Rules Structure 20220202.odt

Hi @marcoagpinto holidays were great!
Now, back to work, there is really a lot to do. Where to start? I am interested in the nos/nós distinction and in the esta/está, but if there is something more specific or urgent to do, tell me and I can start to check it.

What is wrong with “esta/está”?

I just need to adjust its first rule because it stopped recognising one of the sentences I had as an example.

Then I found out that I had another “esta/está” rule, so I need to check if the one released today detects the same as the older one.

The “nos/nós” gives tons of false positives.

I also wanted to improve one or two of the rules we worked together months ago. I wrote some notes on how to fix false positives or improve detection, I just need to find what I wrote and the rules.

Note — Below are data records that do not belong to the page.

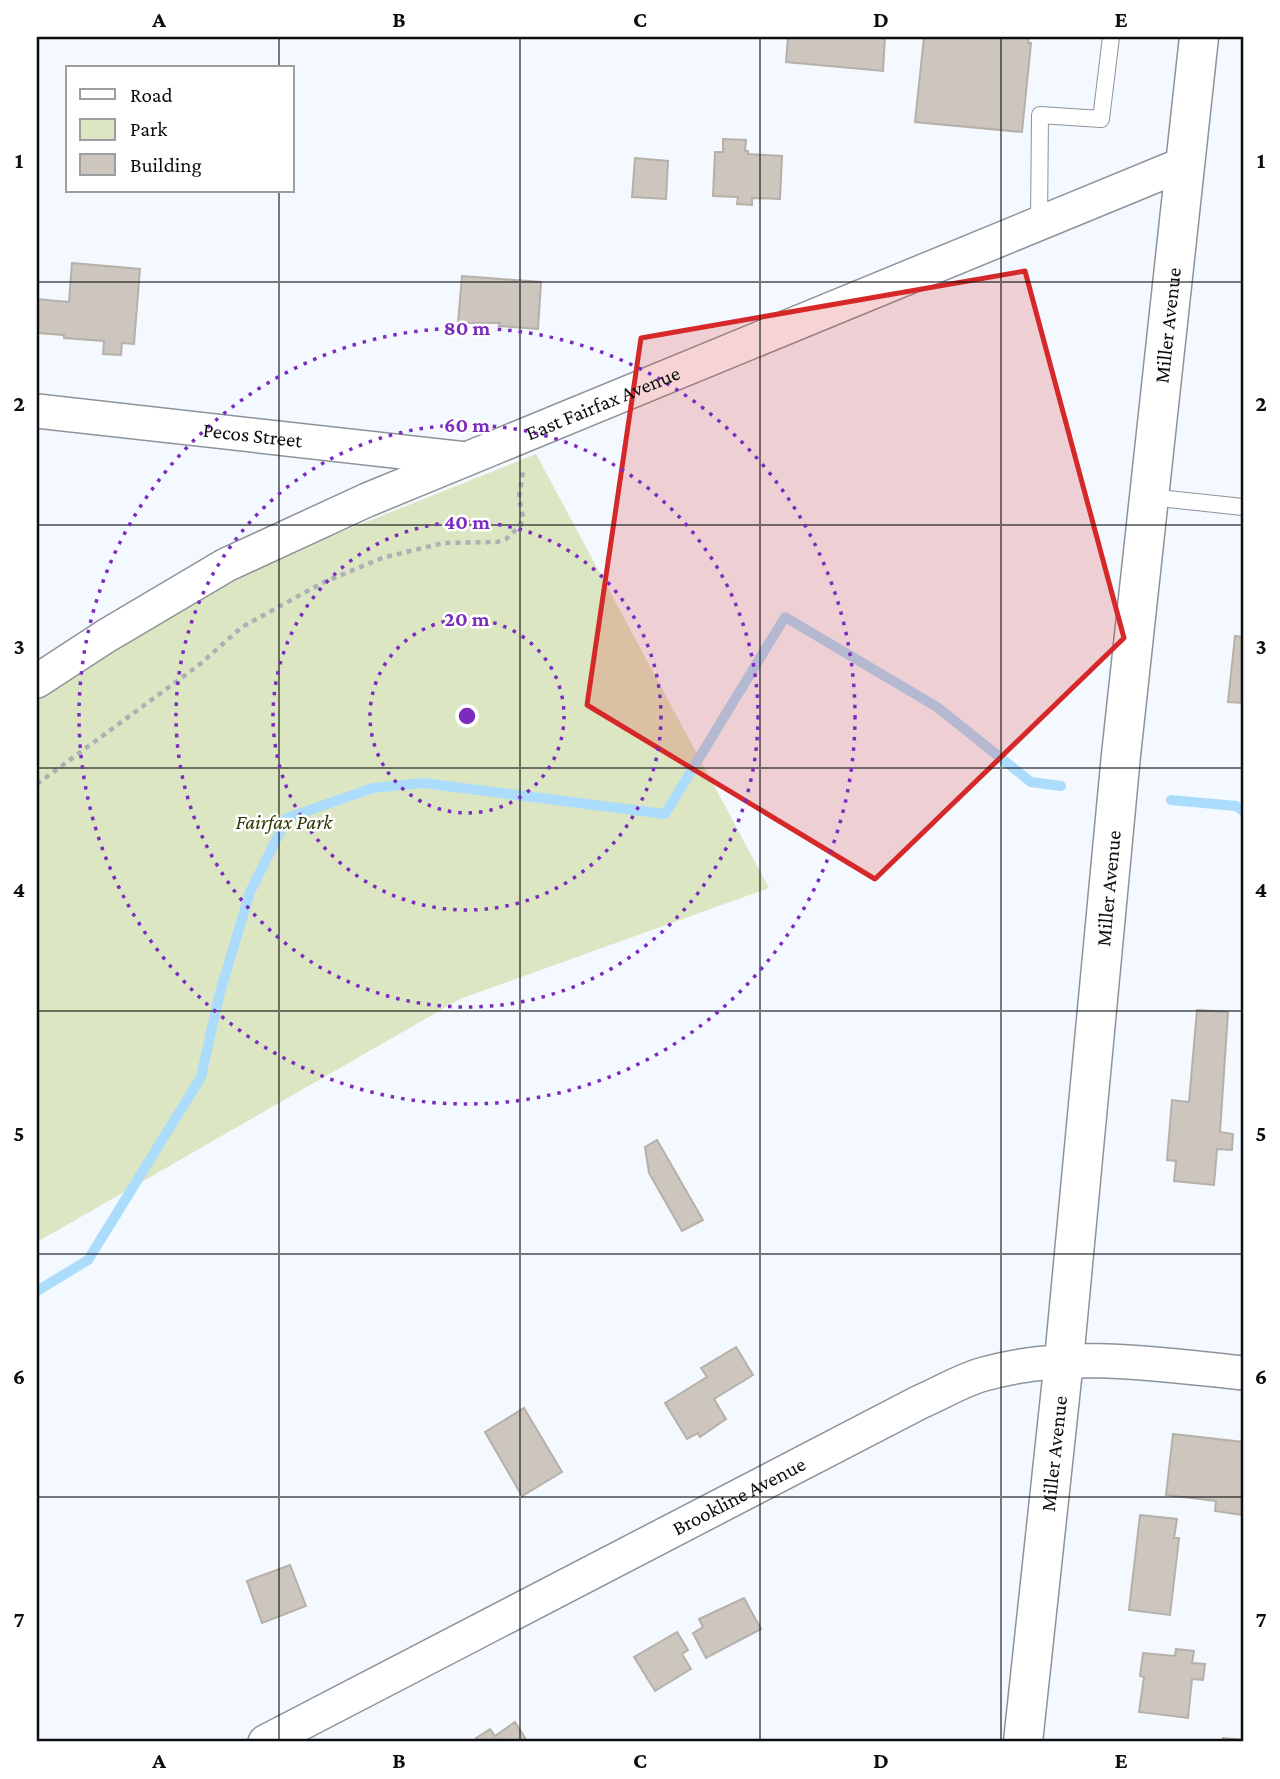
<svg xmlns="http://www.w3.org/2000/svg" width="1280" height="1779" font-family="'Crimson Pro',serif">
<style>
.green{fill:#dce6c2}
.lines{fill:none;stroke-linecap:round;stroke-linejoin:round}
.stream{stroke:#acdcfb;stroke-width:10}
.building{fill:#ccc6bf;stroke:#b6b0a9;stroke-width:2}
.lane-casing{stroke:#8c9399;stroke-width:18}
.street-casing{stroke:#8c9399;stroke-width:36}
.secondary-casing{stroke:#8c9399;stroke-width:41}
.path{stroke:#acb1b5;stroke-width:4.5;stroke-dasharray:5 5;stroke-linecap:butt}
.lane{stroke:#fff;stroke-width:16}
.street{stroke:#fff;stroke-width:33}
.secondary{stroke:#fff;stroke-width:38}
.marked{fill:#d62828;fill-opacity:0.2;stroke:#d62828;stroke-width:5;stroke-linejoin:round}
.grid{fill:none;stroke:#0b0e10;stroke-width:2;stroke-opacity:0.55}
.ring{fill:none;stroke:#7b2cbf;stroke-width:3.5;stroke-dasharray:3.5 7}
.labels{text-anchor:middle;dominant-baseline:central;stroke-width:5;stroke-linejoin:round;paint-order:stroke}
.street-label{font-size:21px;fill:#0b0e10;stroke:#fff}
.park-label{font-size:21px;font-style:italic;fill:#2f3900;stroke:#fff}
.centre{fill:#7b2cbf;stroke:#fff;stroke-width:3.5}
.ring-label{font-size:21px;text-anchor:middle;font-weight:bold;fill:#7b2cbf;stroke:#fff;stroke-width:5;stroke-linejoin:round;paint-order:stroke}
.neatline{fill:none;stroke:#0b0e10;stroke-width:2.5}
.grid-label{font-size:23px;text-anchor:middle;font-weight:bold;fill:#0b0e10}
</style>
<rect width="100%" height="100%" fill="#f3f9ff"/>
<!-- green -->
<polygon class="green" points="536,454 769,888 460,999 37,1242 37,684 226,581 311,544"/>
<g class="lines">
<!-- stream -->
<g class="stream">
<polyline points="1171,800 1236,806 1243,811"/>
<polyline points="37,1291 88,1260 201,1077 219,996 250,892 287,818 373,788 423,783 665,814 785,617 937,707 1031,782 1061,786"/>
</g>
</g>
<!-- building -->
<g class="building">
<polygon points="788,37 885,37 883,71 786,62"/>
<polygon points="924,37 1029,37 1028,43 1031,43 1022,132 915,122"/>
<polygon points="723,139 746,140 745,151 748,151 748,154 782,156 780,199 752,198 752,205 737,204 738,197 713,196 715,152 723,152"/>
<polygon points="635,158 668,161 666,199 632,197"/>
<polygon points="72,263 140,269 134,344 122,343 121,355 103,354 104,341 64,338 64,335 37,333 37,299 69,302"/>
<polygon points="462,276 541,282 538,329 499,326 500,323 458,323"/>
<polygon points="1235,636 1243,637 1243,703 1228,702"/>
<polygon points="1197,1010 1228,1012 1220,1132 1233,1134 1232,1150 1217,1149 1214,1185 1174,1181 1176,1161 1167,1160 1172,1100 1189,1102"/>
<polygon points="657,1140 703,1220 682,1231 649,1173 645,1147"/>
<polygon points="736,1347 753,1375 714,1399 726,1419 700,1437 698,1433 687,1439 665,1403 707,1377 701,1368"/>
<polygon points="524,1408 562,1472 522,1496 485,1432"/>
<polygon points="1173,1434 1243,1442 1243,1515 1215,1511 1216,1501 1166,1495"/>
<polygon points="1140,1515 1177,1519 1174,1538 1179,1538 1170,1615 1129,1610"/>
<polygon points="290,1565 306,1606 262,1623 247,1581"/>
<polygon points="744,1598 761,1629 706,1658 693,1633 703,1627 699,1619"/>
<polygon points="677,1632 688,1650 682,1654 691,1669 655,1691 634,1657"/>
<polygon points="1176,1649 1194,1651 1192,1663 1205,1664 1203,1680 1192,1679 1188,1718 1139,1712 1144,1677 1140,1676 1143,1653 1175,1656"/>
<polygon points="515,1722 527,1741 525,1742 478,1742 476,1738 490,1729 495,1736"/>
<polygon points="1223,1738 1243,1740 1243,1742 1222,1742"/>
</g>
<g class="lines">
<!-- lane casing -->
<g class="lane-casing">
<g id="lane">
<polyline points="1039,223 1040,115 1101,119 1111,37"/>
<polyline points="1149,497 1243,507"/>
</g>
</g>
<!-- street casing -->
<g class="street-casing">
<g id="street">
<path id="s1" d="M37,411L466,459"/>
<path id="s2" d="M37,681L106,636L226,565L367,500L1186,163"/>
<path id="s3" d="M265,1742L920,1402C941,1393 962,1380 984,1374C1069,1350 1156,1364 1243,1373"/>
</g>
</g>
<!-- secondary casing -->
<g class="secondary-casing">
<g id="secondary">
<path id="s4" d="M1023,1742L1064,1360L1121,755L1199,37"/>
</g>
</g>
<!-- path -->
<polyline class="path" points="37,784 199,665 242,627 322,583 382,558 443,543 497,542 506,539 520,526 523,517 519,498 523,471"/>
<!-- lane -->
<use href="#lane" class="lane"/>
<!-- street -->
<use href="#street" class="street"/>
<!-- secondary -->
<use href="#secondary" class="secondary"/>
</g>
<!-- marked area -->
<path class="marked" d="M1025,271L1124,638L875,879L587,705L641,338Z"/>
<!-- grid -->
<path class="grid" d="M279,37V68M520,37V1742M760,37V1742M1001,37V1742M279,191V1742M37,282H1243M37,525H1243M37,768H1243M37,1011H1243M37,1254H1243M37,1497H1243"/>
<!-- distance rings -->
<g class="ring">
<circle cx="467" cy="716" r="97"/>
<circle cx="467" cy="716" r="194"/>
<circle cx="467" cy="716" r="291"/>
<circle cx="467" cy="716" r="388"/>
</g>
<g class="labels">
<!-- street labels -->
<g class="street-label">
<text stroke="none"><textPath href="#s4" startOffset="1424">Miller Avenue</textPath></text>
<text stroke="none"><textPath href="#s2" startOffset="632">East Fairfax Avenue</textPath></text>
<text stroke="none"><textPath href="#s1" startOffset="217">Pecos Street</textPath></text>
<text stroke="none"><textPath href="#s4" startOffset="858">Miller Avenue</textPath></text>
<text stroke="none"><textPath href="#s4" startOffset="290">Miller Avenue</textPath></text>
<text stroke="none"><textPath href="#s3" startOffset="534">Brookline Avenue</textPath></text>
</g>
<!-- park labels -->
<g class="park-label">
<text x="284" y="822">Fairfax Park</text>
</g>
</g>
<circle cx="467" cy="716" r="10" class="centre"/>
<g class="ring-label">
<text x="467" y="335">80 m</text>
<text x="467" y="432">60 m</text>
<text x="467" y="529">40 m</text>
<text x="467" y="626">20 m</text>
</g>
<!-- border -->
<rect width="1280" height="1779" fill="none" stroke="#ffffff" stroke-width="77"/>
<!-- legend -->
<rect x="66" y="66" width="228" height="126" fill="#ffffff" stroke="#9d9f9f" stroke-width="2"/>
<rect x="80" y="89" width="35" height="10" fill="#ffffff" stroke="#9d9f9f" stroke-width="2"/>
<text x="130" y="102" font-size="21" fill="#0b0e10">Road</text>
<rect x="80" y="119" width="35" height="21" fill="#dce6c2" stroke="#9d9f9f" stroke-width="2"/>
<text x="130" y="136" font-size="21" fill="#0b0e10">Park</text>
<rect x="80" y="154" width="35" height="21" fill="#ccc6bf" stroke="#9d9f9f" stroke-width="2"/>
<text x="130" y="172" font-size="21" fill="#0b0e10">Building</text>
<rect x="38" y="38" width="1204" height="1702" class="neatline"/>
<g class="grid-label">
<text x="159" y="27">A</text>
<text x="399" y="27">B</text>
<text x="640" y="27">C</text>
<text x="881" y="27">D</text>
<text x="1121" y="27">E</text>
<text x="19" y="168">1</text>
<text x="1261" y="168">1</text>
<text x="19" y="411">2</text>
<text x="1261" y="411">2</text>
<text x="19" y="654">3</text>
<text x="1261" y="654">3</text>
<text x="19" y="897">4</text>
<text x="1261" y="897">4</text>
<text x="19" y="1141">5</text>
<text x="1261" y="1141">5</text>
<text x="19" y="1384">6</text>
<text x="1261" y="1384">6</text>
<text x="19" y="1627">7</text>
<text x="1261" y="1627">7</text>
<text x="159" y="1768">A</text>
<text x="399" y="1768">B</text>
<text x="640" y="1768">C</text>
<text x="881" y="1768">D</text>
<text x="1121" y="1768">E</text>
</g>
</svg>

Also, sometimes I am bad at naming rules, so I labelled them: “Verbo + Adjetivo + Substantivo → Verbo blah blah blah”, now I want to add at the start of the label: “Simplificar: blah blah blah” :slight_smile:

So much to do… :slight_smile:

I need to rewrite most of the older rules to make them more accurate and flexible since some of them were too narrow detecting mistakes.

That is why I was waiting for 2022, so that I can add to the rules that they are “1-JAN-2022+” versions where I have applied all my past knowledge.


ahhhh… here are the results of the “esta/está” rule released today:

I have uploaded the .txt file in a comment.

There are some false positives because the sentences either have typos such as accents missing or spelling errors which causes issues.

Ahhhh… Daniel Naber changed the forum settings so that .txt files can be attached.

Here are the results of this rule:
afternew76.txt

I found the results pretty impressive! Some errors are due to the LT: in ‘esta postagem’, ‘postagem’ isn’t receiving any tag; in ‘esta sim’, ‘sim’ is also tagged as noun. I didn’t see the entire file but I can do it and send other cases like this to you.


I have just added postagem + postagens:

Regarding “sim”, Priberam says it is also a noun:

Ok! As for ‘sim’, yes it can be a noun as many many words and the LT tagger shows all tags and consider them equally. If there could be way to have a preferrable tag… Because ‘sim’ is 99.9% of times an adverb, only rarely it is a noun. This would solve a lot of problems, including ones with lemmas, that have the same kind of situation: some words lead to two or more lemmas when only one of them is the most used.

The disambiguator’s task is to state which word is which.

Only @jaumeortola knows how to code the disambiguator, I don’t have a clue.

I only changed it once and broke the build.